To the Administrator of the Animal and Plant Health Inspection Service (APHIS),

I am writing to urge USDA APHIS to close loopholes that allow direct public contact with big cats, including cub-petting, paid photo encounters, bottle-feeding sessions, “volunteer” contact, and any other form of public handling used for entertainment or profit.

The Big Cat Public Safety Act made major progress by restricting private possession of big cats and prohibiting exhibitors from allowing public contact with these animals, including cubs. USDA APHIS also has an essential role under the Animal Welfare Act. Through inspections, compliance oversight, public records, and enforcement, APHIS can help ensure that regulated exhibitors do not evade the law through vague labels or weak contact policies.
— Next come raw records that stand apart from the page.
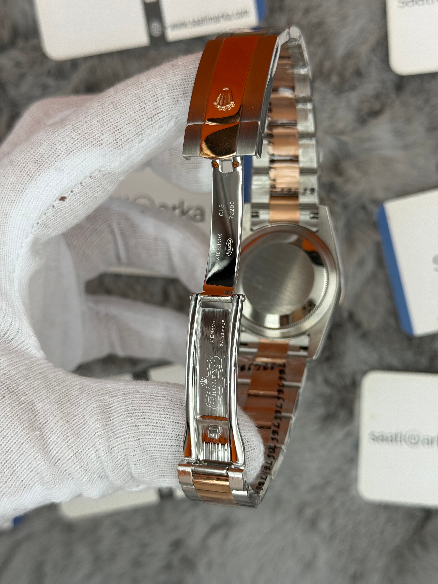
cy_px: 292
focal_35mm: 48
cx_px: 219
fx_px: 810
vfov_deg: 39.7
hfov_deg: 30.3
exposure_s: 1/855
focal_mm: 6.76
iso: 64
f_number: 1.78
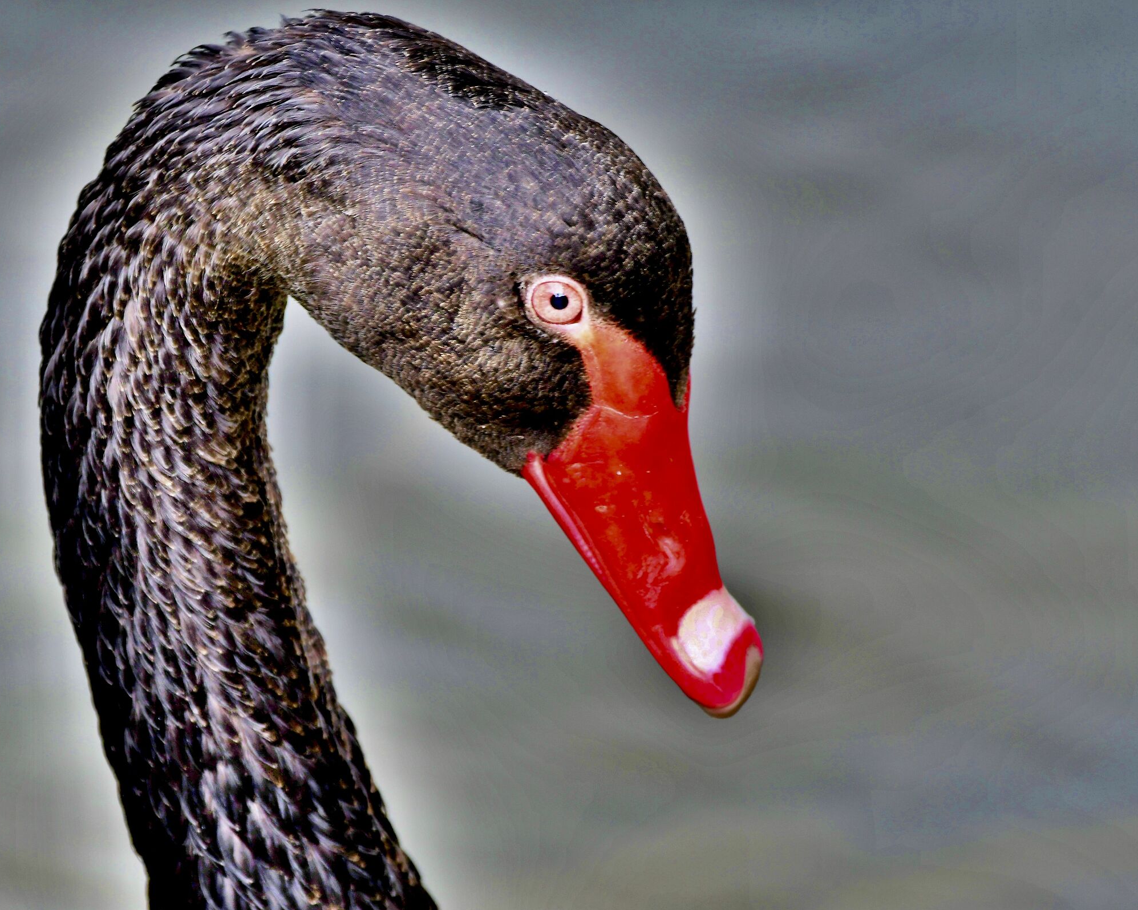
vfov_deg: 3.0
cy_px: 456
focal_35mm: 508
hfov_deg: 3.8
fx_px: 17110
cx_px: 548
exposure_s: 1/160
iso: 400
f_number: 6.3
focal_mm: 300
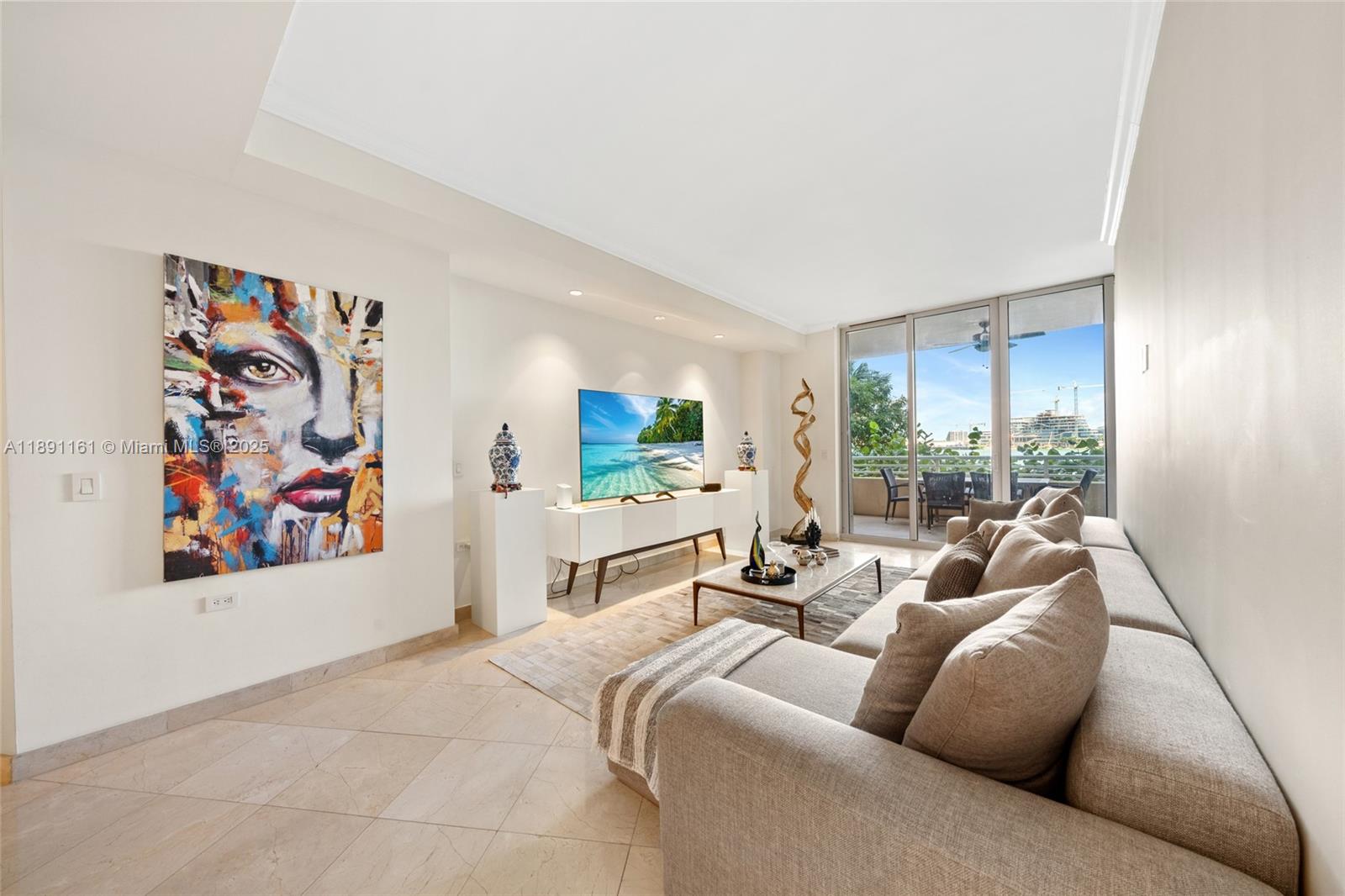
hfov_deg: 112.6
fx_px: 448
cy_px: 448
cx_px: 672
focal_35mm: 12
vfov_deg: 90.0
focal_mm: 12
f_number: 9
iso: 500
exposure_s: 1/1.67
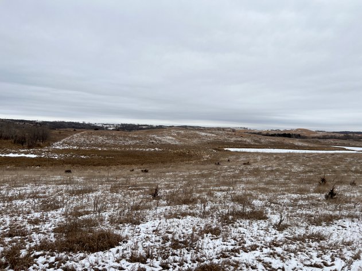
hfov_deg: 67.3
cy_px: 136
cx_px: 181
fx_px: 272
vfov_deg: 53.0
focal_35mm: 26
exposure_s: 1/3831
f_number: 1.5
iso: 50
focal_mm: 5.7
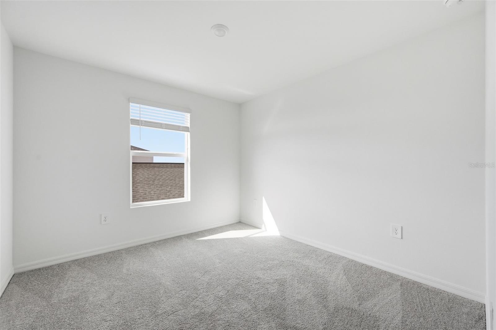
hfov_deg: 104.3
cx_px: 248
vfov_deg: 81.1
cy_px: 165
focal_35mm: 14
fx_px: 193
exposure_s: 1/2000
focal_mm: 14
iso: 1000
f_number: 7.1
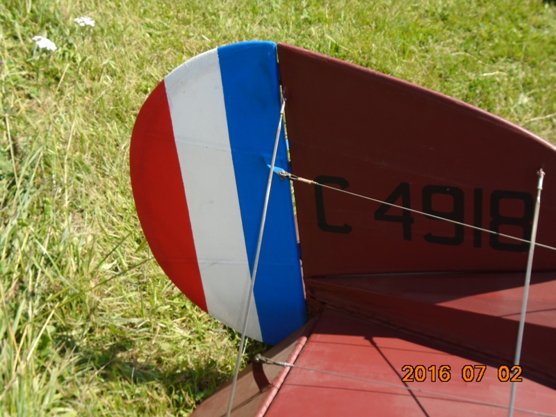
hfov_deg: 38.9
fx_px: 787
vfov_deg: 29.7
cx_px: 278
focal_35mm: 49
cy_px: 208
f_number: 4.5
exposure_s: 1/320
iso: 100
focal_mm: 8.7
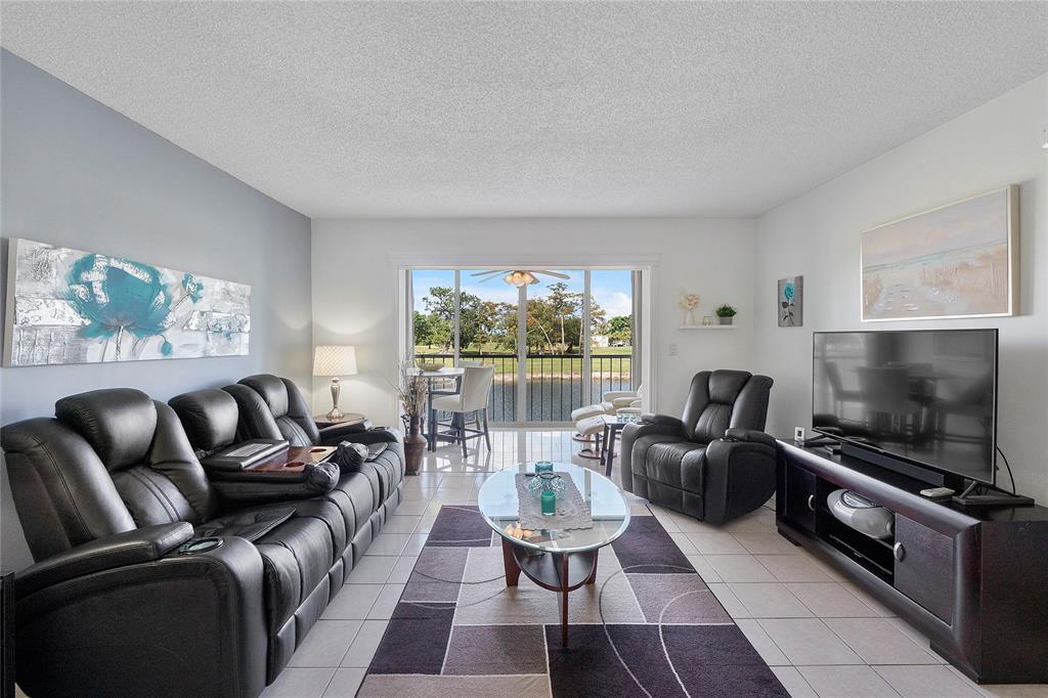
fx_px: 437
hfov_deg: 100.4
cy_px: 349
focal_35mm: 15
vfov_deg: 77.3
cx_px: 524
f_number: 8
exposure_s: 1/100
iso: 800
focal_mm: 10
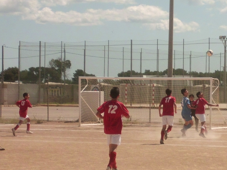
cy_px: 105
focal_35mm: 184
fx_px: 1207
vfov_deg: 8.1
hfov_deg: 10.7
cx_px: 187
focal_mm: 18.9
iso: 64
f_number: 13.9
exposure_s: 1/200
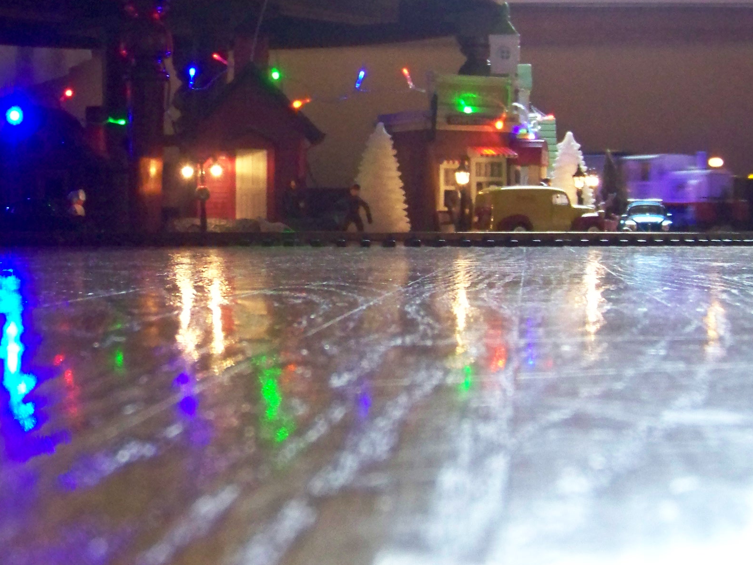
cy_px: 205
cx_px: 194
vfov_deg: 21.0
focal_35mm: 70
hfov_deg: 27.4
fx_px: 1523
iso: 400
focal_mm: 5.85
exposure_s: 1/10
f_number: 2.8
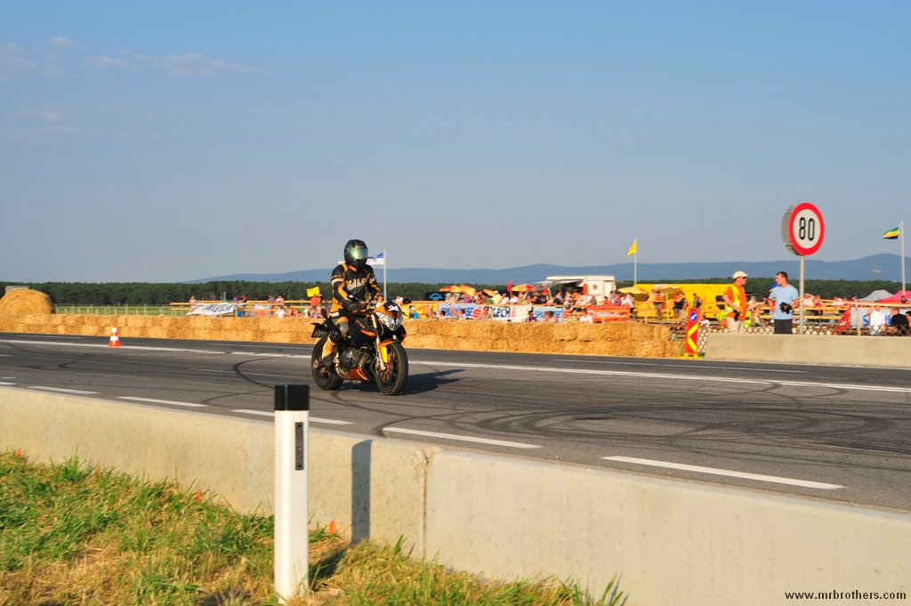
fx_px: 1770
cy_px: 303
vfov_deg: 19.4
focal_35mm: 70
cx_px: 456
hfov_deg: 28.9
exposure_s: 1/320
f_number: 9
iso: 200
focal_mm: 70
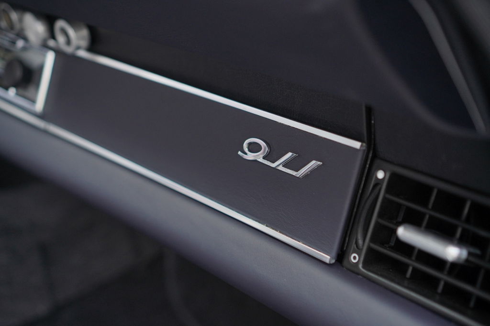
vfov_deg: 25.7
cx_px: 245
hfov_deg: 37.9
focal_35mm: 52
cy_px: 163
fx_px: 714
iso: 400
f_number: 2.2
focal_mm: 35
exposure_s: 1/800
Big cats are wild animals. They are not safe props for photos, social media content, or visitor experiences. Even cubs have teeth, claws, strength, and stress responses that make public handling dangerous for both the animals and the people involved. These encounters can also fuel a cycle of breeding, early separation, repeated handling, and discard once animals are too large to be used safely.

Humanity and compassion require more than minimum care after harm occurs. They require policies that prevent exploitation before it starts. No exhibitor should be allowed to profit from direct contact with lions, tigers, leopards, jaguars, cheetahs, cougars, snow leopards, clouded leopards, or their hybrids under the guise of education, training, volunteering, or supervised interaction.

I urge USDA APHIS to issue clear guidance that prohibits public-contact schemes involving big cats; inspect licensed exhibitors for any form of direct visitor handling; document violations in public compliance records; coordinate with federal partners where Big Cat Public Safety Act violations may exist; and pursue meaningful enforcement when facilities put animals or the public at risk.

These actions will protect captive big cats, support responsible facilities, help the public understand that wild animals do not belong in human hands, and ensure a better future for all.